#### Request:
Please reproduce the line containing "October 20, 2010 @" and every line after it in the records below, exactly and with nothing else.

#### Material supplied:
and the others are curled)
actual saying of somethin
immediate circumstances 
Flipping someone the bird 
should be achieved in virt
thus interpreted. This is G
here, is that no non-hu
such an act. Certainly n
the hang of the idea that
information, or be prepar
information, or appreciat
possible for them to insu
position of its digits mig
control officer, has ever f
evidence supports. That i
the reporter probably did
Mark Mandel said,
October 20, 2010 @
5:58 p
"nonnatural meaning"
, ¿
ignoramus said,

#### Reply to the exercise:
October 20, 2010 @
5:58 p
"nonnatural meaning"
, ¿
ignoramus said,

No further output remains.